MOSCOW: Russia has no plans to mass armed forces near its western borders after freezing compliance with a landmark arms treaty signed at the end of the Cold War, senior government and army officials said on Saturday.

But Russia’s top general said the firing of a weapon from a US anti-missile system in eastern Europe could be misread by the country’s defences, triggering the launch of an intercontinental ballistic missile in return.

“The firing of an anti-missile rocket from Poland could be seen by Russia’s automated system as the launch of a ballistic missile, which could provoke a responsive strike,” army Chief of Staff Yuri Baluyevsky said.

Russia suspended its participation in the Conventional Forces in Europe (CFE) treaty on Wednesday. It says the treaty, designed to limit battlefield weapons, such as tanks and armoured vehicles, on either side of the Iron Curtain, gives too much scope for an enlarged Nato to beef up its forces.

Western capitals regard the move as another sign of Russia’s assertive approach to foreign policy under President Vladimir Putin, who discussed security with Belarussian ally Alexander Lukashenko in Minsk on Friday.

Russia, meanwhile, has criticised a US plan to site an anti-missile system in Poland and the Czech Republic that Washington says will protect against attack from “rogue states” such as Iran.

Deputy Foreign Minister Sergei Kislyak said Russia would continue dialogue with the West despite the CFE moratorium.

“Russia does not plan any extraordinary expansion of forces that would pose a threat to other states,” he said.

“The introduction of the moratorium is not the end of the story. But the dialogue should be serious.”

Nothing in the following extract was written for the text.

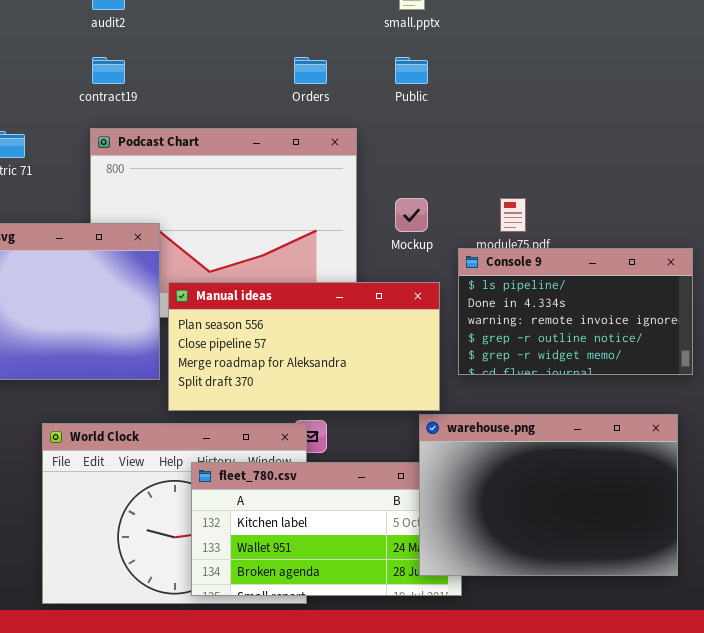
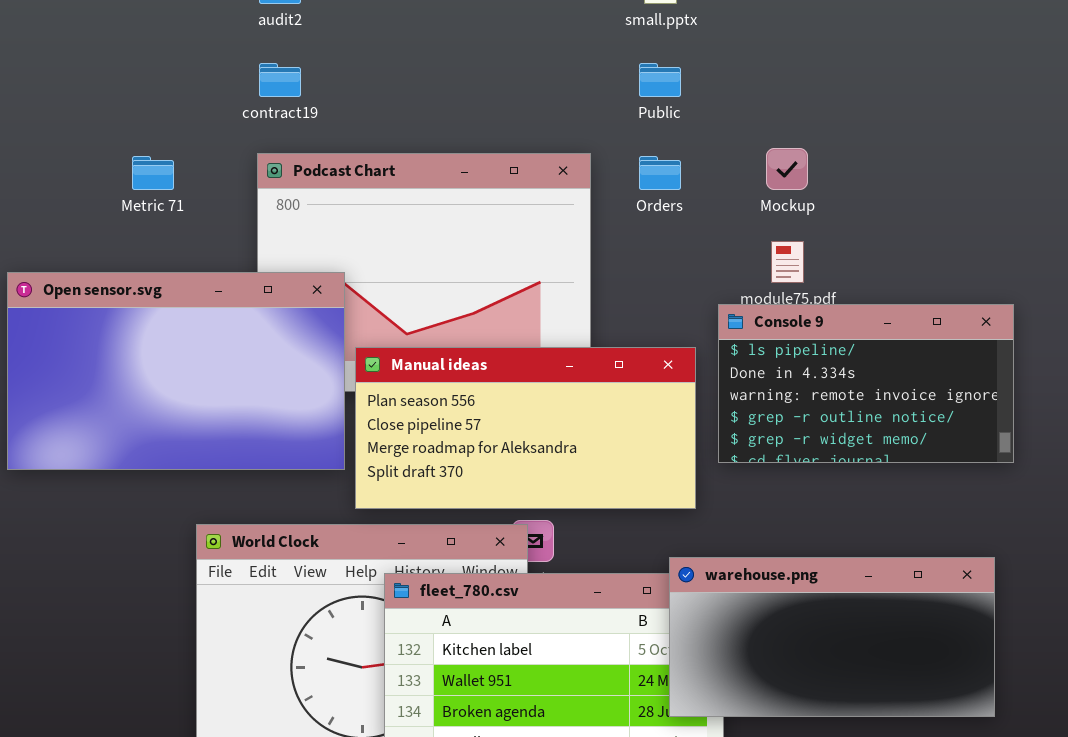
Orders: [294,57,327,84] -> [639,156,681,190], moved
Mockup: [395,198,428,232] -> [766,148,808,190], moved
warehouse.png: [419,414,678,576] -> [669,557,995,717], resized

Russia’s biggest grievance with the CFE pact is the limit on deployments west of the Ural mountains, while armaments are not capped in new eastern European members of the North Atlantic Treaty Organisation (Nato).

Russia has watched Nato’s eastward expansion with unease.

Its concern has heightened as Washington prepares to open bases in new alliance members Bulgaria and Romania.

Policymakers in Moscow also fear Nato forces could be deployed in one of the ex-Soviet Baltic states, within striking distance of Russia’s second city, St Petersburg.

Baluyevsky said Moscow and Washington were locked in a “direct stand-off” over the US missile shield plan in Poland and the Czech Republic, once part of the Warsaw Pact but Nato members since 2004.

And the general urged the West to take the CFE moratorium, which took effect on Dec 12, seriously.

“This is not a bluff, but an objective necessity,” he said.

“The USA and Nato are using it (the CFE) as a lever to exert pressure on Russia.

“We woke up on Dec 12 in the same situation. It doesn’t mean there will be a massive arms build-up to the north, to the south and to the west,” Baluyevsky added.

“But at least I, as head of the armed forces, can exercise complete freedom in movement of the armed forces on Russian territory. I didn’t have that right prior to Dec 12.”